Deze scriptie is uitgevoerd in opdracht van de gemeente Tilburg en kan in de toekomst een bijdrage leveren aan een duurzamere stad. Gemeenten zijn druk bezig met het opstellen van voetgangersbeleid. Om in toekomst de stap van voetgangersbeleid naar uitvoering te zetten is een methodiek ontwikkeld. De methodiek, genaamd ‘De Voetgangerscode’ kan ervoor zorgen dat gemeenten looproutes kunnen verbeteren door een infrastructurele basis te creëren en ruimtelijke en psychologische factoren te integreren. Dit zorgt ervoor dat looproutes in de toekomst voetgangers stimuleren om er gebruik van te maken. Conclusie is dat de methodiek werkt op basis van de variabelen van de voetgangersbehoeftepiramide. De gemeente dient er hierbij op een chronologische volgorde voor te zorgen dat de looproutes eerst voldoen aan de variabelen uit de onderste piramidelagen, voordat de variabelen uit de bovenste lagen van toepassing kunnen zijn.

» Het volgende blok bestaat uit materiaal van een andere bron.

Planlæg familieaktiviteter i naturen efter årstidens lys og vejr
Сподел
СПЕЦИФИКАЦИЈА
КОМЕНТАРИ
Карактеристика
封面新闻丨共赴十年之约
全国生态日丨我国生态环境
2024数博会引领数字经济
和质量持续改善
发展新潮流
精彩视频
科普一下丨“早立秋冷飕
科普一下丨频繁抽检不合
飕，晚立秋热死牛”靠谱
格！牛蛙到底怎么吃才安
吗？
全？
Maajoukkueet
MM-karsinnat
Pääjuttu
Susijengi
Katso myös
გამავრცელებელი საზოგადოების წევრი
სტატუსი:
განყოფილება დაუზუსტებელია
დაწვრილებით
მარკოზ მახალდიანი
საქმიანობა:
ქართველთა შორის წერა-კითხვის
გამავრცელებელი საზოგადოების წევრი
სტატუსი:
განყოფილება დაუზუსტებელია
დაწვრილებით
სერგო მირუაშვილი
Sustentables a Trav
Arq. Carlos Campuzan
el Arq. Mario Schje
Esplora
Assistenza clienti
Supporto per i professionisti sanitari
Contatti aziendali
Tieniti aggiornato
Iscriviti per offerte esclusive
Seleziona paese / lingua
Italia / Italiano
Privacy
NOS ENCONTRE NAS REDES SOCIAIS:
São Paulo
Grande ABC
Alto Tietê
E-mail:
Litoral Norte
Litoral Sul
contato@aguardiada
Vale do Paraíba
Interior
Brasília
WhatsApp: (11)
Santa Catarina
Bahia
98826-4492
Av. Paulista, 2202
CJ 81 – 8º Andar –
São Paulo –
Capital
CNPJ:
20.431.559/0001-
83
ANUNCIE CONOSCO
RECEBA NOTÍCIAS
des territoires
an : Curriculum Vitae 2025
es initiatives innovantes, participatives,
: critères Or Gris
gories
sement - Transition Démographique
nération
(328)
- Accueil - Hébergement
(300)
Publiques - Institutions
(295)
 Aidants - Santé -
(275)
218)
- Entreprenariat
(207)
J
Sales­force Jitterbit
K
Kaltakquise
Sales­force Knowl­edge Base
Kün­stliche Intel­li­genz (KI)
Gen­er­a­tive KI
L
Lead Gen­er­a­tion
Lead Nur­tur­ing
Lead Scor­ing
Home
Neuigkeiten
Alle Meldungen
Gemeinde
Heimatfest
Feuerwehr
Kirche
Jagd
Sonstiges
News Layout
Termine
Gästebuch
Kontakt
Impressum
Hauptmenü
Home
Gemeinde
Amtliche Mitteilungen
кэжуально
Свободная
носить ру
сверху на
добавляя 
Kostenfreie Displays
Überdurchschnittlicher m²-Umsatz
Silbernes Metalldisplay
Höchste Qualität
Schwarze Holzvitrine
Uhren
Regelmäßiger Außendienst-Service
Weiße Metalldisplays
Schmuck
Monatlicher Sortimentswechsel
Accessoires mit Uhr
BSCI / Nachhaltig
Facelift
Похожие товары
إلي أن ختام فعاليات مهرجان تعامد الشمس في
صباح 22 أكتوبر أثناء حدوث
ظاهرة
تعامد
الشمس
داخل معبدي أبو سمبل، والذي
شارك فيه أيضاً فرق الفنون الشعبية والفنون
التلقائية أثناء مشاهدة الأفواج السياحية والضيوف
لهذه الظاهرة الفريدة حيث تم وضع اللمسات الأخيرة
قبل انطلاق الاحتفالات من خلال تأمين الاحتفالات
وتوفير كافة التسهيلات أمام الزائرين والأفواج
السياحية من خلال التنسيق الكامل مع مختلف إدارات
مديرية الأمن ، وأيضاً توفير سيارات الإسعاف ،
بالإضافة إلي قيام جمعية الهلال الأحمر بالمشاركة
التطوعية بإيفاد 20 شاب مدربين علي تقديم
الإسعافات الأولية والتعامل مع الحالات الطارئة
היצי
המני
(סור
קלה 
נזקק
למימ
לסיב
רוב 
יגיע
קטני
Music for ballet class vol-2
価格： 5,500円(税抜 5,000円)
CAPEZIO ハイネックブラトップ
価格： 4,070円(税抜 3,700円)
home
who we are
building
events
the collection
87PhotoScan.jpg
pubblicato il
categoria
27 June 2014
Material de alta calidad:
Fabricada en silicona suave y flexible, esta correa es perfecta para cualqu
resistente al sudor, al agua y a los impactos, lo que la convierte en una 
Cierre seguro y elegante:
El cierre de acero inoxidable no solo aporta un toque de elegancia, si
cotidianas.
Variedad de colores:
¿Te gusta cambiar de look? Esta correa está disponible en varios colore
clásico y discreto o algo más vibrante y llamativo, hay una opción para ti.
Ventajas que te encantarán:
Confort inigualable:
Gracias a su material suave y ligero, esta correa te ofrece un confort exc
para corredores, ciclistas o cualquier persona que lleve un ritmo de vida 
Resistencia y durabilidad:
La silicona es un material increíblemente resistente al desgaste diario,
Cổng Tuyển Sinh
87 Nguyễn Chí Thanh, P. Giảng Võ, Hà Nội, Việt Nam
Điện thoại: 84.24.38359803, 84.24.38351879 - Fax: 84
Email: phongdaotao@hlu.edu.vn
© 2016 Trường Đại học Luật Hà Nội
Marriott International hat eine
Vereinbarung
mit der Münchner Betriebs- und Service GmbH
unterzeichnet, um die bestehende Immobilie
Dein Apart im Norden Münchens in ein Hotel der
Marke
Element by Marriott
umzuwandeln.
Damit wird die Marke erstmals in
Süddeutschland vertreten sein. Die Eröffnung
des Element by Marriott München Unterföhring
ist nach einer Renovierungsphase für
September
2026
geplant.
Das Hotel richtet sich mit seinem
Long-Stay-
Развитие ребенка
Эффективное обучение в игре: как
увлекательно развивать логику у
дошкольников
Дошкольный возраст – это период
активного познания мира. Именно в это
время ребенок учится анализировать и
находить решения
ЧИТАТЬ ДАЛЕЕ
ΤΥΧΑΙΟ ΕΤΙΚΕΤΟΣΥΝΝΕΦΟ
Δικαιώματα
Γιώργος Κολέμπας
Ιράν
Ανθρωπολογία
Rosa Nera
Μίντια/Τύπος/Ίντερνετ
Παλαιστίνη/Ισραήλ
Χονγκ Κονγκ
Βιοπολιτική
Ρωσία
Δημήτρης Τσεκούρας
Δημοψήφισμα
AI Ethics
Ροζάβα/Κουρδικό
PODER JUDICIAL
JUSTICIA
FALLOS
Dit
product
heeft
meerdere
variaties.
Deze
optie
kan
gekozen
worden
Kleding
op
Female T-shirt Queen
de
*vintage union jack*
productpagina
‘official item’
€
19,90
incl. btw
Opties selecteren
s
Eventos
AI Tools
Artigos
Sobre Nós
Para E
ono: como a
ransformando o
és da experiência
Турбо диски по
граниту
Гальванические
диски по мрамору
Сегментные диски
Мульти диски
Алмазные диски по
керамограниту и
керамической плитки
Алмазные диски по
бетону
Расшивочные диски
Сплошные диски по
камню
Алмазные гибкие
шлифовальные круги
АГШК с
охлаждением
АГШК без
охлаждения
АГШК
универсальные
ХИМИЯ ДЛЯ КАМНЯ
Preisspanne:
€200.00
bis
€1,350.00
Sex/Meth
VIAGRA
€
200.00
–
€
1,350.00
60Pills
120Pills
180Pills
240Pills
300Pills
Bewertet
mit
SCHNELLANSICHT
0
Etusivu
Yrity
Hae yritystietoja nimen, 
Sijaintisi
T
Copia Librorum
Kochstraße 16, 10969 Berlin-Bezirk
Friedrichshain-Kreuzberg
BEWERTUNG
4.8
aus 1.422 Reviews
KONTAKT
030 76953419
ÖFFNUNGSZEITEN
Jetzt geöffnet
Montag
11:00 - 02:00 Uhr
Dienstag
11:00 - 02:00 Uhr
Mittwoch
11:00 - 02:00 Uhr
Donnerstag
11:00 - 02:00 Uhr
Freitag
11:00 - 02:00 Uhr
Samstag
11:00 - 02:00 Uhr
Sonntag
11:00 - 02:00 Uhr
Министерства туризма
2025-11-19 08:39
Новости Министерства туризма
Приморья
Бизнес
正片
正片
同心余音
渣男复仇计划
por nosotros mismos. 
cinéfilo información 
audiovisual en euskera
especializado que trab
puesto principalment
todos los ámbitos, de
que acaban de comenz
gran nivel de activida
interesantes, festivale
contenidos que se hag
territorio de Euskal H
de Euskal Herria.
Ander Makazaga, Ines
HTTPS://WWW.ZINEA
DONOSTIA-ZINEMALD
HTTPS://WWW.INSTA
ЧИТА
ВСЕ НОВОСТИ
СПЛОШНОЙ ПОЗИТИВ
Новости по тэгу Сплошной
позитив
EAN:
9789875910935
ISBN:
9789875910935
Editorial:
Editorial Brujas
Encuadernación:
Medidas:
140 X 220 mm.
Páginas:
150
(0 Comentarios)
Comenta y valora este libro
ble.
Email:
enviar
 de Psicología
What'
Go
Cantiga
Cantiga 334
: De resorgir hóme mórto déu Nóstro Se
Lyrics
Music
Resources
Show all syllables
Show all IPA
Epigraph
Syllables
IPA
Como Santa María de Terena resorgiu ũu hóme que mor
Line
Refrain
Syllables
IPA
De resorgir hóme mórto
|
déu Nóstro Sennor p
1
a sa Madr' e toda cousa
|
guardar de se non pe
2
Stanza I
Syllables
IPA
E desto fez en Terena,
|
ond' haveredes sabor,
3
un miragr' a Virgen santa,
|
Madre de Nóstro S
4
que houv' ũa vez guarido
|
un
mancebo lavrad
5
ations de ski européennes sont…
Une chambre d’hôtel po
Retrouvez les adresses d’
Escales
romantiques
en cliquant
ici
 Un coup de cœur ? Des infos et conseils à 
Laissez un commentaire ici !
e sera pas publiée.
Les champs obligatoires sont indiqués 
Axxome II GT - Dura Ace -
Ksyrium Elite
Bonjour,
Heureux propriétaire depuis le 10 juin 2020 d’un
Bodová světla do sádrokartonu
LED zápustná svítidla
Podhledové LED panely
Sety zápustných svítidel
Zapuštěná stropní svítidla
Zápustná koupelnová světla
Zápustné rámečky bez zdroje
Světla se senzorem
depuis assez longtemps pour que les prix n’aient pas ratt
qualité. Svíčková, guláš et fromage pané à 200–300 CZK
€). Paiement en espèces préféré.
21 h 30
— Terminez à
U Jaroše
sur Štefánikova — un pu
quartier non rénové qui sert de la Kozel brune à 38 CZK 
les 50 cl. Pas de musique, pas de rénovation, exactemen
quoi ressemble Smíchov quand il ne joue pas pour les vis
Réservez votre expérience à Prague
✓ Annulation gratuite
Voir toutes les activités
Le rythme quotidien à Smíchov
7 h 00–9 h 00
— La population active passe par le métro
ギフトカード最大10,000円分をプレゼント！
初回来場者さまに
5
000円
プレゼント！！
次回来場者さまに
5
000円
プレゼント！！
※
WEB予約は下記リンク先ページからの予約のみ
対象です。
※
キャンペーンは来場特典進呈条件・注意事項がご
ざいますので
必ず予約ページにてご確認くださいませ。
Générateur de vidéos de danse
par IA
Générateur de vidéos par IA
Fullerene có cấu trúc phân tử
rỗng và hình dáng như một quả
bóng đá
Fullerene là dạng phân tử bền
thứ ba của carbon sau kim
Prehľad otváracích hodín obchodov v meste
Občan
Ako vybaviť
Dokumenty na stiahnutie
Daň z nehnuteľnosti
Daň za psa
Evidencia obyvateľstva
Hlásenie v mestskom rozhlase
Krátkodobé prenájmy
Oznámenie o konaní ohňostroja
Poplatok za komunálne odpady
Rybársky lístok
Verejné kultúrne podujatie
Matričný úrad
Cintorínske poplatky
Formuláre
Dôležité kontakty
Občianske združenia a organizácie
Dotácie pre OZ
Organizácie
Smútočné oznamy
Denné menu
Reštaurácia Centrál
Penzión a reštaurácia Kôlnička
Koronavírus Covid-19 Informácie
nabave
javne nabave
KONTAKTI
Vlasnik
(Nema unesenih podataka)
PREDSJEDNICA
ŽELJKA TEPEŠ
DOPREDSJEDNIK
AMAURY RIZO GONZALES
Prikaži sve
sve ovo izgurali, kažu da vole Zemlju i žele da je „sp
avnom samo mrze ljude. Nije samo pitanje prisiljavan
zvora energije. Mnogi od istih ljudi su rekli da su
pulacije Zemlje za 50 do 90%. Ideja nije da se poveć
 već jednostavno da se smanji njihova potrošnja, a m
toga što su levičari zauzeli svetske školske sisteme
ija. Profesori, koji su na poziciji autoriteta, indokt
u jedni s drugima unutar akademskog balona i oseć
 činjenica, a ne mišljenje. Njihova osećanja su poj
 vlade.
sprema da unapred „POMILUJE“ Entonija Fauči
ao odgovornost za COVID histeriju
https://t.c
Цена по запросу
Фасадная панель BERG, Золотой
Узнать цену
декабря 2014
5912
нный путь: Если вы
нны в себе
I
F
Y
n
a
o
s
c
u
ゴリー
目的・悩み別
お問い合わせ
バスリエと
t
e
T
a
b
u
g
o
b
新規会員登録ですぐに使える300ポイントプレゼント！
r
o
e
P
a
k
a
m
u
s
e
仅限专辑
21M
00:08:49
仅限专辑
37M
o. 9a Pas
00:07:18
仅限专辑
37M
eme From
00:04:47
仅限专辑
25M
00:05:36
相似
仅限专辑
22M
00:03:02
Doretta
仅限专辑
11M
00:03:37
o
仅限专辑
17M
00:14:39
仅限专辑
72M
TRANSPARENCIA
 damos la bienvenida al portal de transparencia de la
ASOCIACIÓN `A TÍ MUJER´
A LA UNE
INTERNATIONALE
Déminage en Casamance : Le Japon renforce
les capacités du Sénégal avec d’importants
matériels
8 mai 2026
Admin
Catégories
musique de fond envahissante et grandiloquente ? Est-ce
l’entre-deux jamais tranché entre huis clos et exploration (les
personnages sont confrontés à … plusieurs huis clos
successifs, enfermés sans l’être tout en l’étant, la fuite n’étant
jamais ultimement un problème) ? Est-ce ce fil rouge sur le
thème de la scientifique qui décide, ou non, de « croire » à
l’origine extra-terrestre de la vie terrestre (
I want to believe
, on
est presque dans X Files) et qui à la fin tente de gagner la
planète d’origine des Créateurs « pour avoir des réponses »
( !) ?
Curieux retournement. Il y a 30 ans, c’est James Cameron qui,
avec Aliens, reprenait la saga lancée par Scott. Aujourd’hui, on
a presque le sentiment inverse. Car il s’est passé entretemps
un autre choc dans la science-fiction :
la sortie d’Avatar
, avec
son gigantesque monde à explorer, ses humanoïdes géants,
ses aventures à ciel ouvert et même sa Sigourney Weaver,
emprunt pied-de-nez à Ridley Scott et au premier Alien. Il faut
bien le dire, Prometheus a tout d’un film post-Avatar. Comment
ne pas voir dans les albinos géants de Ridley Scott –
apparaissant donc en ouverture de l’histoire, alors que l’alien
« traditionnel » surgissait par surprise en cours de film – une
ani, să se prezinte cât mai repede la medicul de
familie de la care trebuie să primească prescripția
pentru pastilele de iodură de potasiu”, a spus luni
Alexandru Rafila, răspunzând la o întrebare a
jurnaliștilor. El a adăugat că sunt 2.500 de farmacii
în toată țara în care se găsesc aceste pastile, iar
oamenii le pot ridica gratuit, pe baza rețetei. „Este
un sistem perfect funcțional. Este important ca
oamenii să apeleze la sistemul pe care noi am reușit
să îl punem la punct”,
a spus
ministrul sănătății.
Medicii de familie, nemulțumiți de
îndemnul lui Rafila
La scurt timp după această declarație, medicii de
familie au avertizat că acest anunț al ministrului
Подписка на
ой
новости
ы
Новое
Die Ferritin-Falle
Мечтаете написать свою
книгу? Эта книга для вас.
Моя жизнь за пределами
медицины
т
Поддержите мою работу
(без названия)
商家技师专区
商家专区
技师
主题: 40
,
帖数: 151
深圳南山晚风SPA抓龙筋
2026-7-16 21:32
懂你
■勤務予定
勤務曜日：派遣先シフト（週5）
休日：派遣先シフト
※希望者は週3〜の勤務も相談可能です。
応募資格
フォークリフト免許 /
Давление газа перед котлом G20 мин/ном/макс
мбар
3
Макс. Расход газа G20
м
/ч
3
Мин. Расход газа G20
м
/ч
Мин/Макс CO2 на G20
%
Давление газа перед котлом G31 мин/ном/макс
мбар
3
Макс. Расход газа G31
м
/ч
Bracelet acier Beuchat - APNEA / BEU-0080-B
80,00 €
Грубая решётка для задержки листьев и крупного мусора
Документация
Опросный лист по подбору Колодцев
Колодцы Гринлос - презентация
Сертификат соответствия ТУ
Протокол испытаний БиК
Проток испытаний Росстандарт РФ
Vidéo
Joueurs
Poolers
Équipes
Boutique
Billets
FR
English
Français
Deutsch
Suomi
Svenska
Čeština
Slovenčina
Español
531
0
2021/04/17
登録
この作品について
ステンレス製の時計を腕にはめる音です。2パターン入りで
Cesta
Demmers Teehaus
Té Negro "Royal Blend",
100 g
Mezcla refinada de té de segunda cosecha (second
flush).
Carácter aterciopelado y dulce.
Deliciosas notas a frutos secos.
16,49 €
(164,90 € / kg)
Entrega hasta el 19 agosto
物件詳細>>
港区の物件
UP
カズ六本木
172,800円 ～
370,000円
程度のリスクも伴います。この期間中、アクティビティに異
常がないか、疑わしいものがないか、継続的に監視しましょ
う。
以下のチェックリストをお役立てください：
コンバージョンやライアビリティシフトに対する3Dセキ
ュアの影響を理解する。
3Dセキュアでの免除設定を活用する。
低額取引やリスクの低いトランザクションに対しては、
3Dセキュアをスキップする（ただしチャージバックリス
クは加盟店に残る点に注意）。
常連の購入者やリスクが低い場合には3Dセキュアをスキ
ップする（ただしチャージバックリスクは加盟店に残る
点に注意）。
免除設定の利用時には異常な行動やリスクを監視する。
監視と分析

EEN VOETSTAP VOORUIT; Een studie naar voetgangersnetwerken en de stroomfunctie van trottoirs

In dit rapport wordt een stappenplan beschreven waarmee vooraf bepaald kan worden waar de belangrijkste looproutes liggen. Op deze routes moet vervolgens ruimte gereserveerd worden voor de voetgangers op het trottoir. Op deze manier wordt voorkomen dat voetgangers het ondergeschoven kindje worden bij het verdelen van ruimte in de stad. Bij de maatvoering van trottoirs wordt rekening gehouden met de verschillende dimensies. Zo wordt een vrije doorloopruimte bepaald, naast een ruimte voor obstakels en een frontale zone. Aangegeven wordt welke maatvoering gewenst is bij het basisnet en het hoofdnet voor voetgangers. Deze afmetingen zijn gebaseerd op bestaande maatvoeringen uit diverse steden wereldwijd. De vrije doorloopruimte is per definitie vrij van obstakels en zorgt voor een stroomfunctie op trottoirs. Een aparte ruimte voor obstakels wordt gebruikt voor straatmeubilair en groen om de looproute aantrekkelijker te maken. Obstakels zoals geparkeerde fietsen worden toegestaan zolang de vrije doorloopruimte gewaarborgd blijft.